Parveen P. Gupta
It may have taken him a few weeks, but Parveen Gupta is finally beginning to understand how Washington, D.C. operates.
He’ll have the remainder of the academic year to learn a lot about the U.S. Securities and Exchange Commission (SEC), the regulatory agency responsible for reigning in corporate malfeasance.
It’s there, inside the Beltway and within the SEC, where Gupta just began a one-year leave of absence from Lehigh to serve as an academic accounting fellow with the agency’s division of corporation finance.
For Gupta, there’s no better place to be.
“It’s an incredibly exciting opportunity for me,” said Gupta. “The position is designed so that I can explore a lot of different interests, and I certainly don’t want to limit myself while I’m here.”
Gupta’s charge is to help the commission tackle timely business issues like management reporting on internal controls, an issue addressed under the Sarbanes-Oxley Act of 2002. He’s also being asked to investigate unusual corporate accounting, auditing and financial reporting questions.
For example, he’s already begun to scrutinize financial statements and public company filings for financial improprieties.
For Gupta, it’s a natural progression from the classroom to the regulatory environment.
Currently, Gupta is an associate professor of accounting with Lehigh’s College of Business and Economics. He teaches a spectrum of accounting issues ranging from corporate governance, to risk management, to corporate financial reporting (which he teaches to Lehigh’s graduate business students).

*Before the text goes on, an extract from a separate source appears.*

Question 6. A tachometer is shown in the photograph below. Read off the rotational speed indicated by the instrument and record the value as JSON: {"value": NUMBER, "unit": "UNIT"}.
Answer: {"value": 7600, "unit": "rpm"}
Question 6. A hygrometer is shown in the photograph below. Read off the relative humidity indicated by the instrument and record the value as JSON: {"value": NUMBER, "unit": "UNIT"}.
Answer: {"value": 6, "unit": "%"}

A truly innovative professor
He’s been recognized by his peers in higher education for teaching these subjects in rather unconventional ways. This past year, Gupta was honored with the highly prestigious Innovation in Accounting Education Award from the American Accounting Association for his “Corporate Governance and Business Risk” course, taught to students enrolled in Lehigh’s Masters in Accounting Program.

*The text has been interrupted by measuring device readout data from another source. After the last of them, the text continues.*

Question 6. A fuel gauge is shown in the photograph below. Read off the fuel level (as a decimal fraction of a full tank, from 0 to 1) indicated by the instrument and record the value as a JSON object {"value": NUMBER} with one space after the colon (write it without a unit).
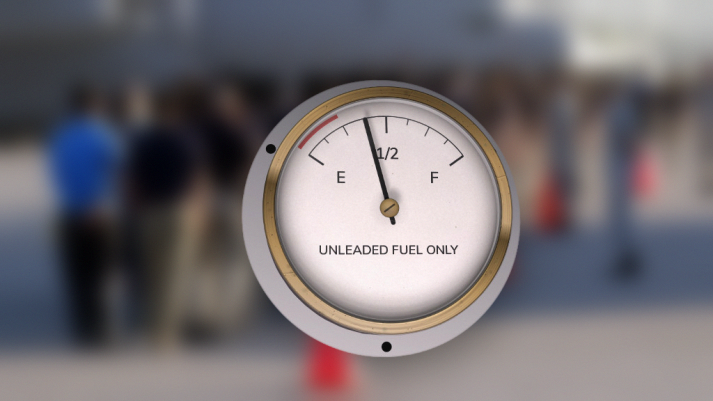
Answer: {"value": 0.375}
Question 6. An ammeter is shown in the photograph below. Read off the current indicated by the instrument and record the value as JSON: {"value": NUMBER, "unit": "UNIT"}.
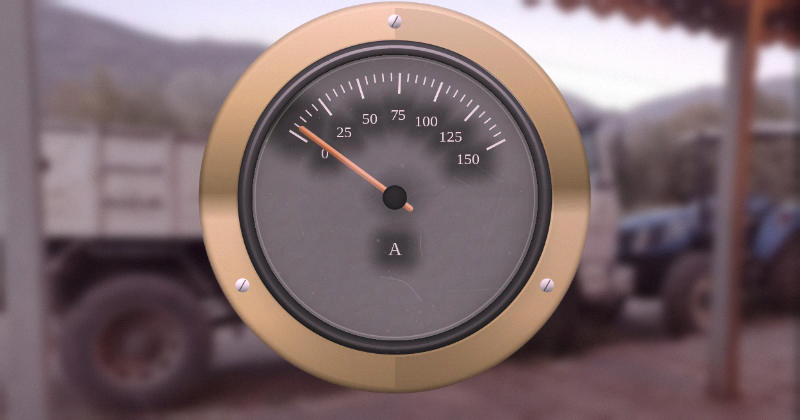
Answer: {"value": 5, "unit": "A"}
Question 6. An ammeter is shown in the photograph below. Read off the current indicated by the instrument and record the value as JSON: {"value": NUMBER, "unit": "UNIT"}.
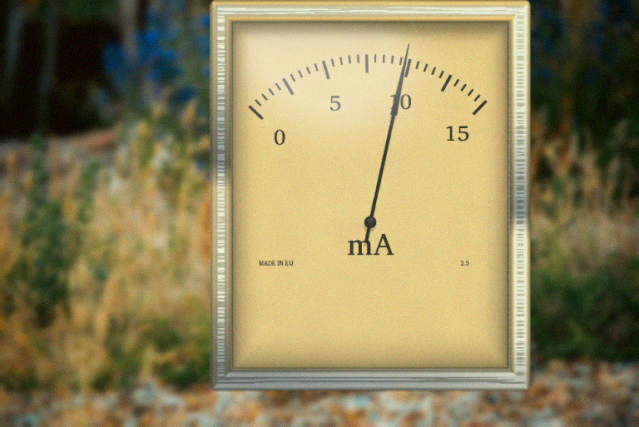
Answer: {"value": 9.75, "unit": "mA"}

And this spring, Gupta conducted a research study for the Institute of Management Accountants (IMA) on Internal Control Reporting under Section 404 of the Sarbanes-Oxley Act. The research study is scheduled to be published by the IMA sometime during early fall 2006.

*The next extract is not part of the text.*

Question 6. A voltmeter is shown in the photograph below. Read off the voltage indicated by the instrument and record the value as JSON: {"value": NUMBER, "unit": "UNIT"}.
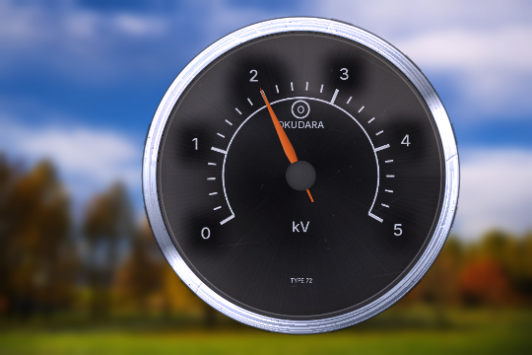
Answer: {"value": 2, "unit": "kV"}
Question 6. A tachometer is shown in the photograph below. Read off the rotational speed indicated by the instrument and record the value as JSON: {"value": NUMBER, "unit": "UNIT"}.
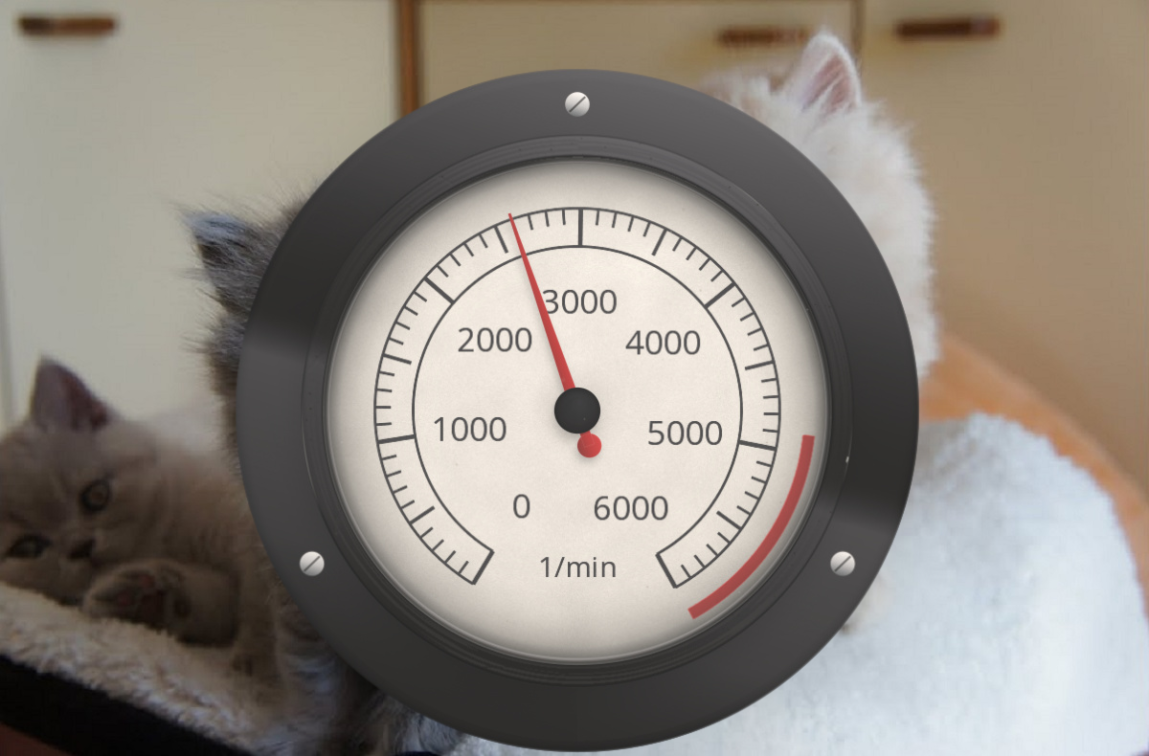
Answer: {"value": 2600, "unit": "rpm"}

IMA plans to use the findings of Gupta’s research to develop a risk and control assessment framework for public companies. It will provide leaders in corporate management with practical and cost-effective guidance on how best to comply with the much talked-about internal control reporting requirement under Sarbanes-Oxley legislation.
If it sounds a little intimidating, it is. That’s why top-notch academics like Gupta are being asked to work more collaboratively with industry and the regulatory organizations.
“In the wake of financial scandals and the recent controversy surrounding stock options back dating, the U.S. accounting profession is under increased scrutiny,” said Gupta. “As academic scholars, we need to pursue more contemporary and managerially-focused research that reveals practical solutions for industry and our regulatory bodies.
“We’re trying to promote and to enhance financial transparency and corporate governance in companies that are raising capital in U.S. markets,” he added.
So Gupta’s appointment with the SEC is especially timely.
“Parveen’s appointment is great news for Lehigh and its College of Business and Economics,” said Tom Hyclak, interim dean at the college. “More than anything else, this is an indicator of the expertise of our faculty and their ability to do state-of-the-art research—research that is meaningful for public policy and business practice.”
But the implications for learning inside the classroom are just as significant to Hyclak.
“It’s really a wonderful learning opportunity that will benefit his students and colleagues on his return,” Hyclak added. “He’ll be in a great position to be a thought leader on corporate governance and Sarbanes-Oxley regulation, two incredibly important and timely issues that future business leaders—our current students—will have to live by.”
Gupta is just one of five academic fellows joining the SEC for the 2006-2007 academic year, but he is the only fellow to partner with the agency’s division of corporation finance.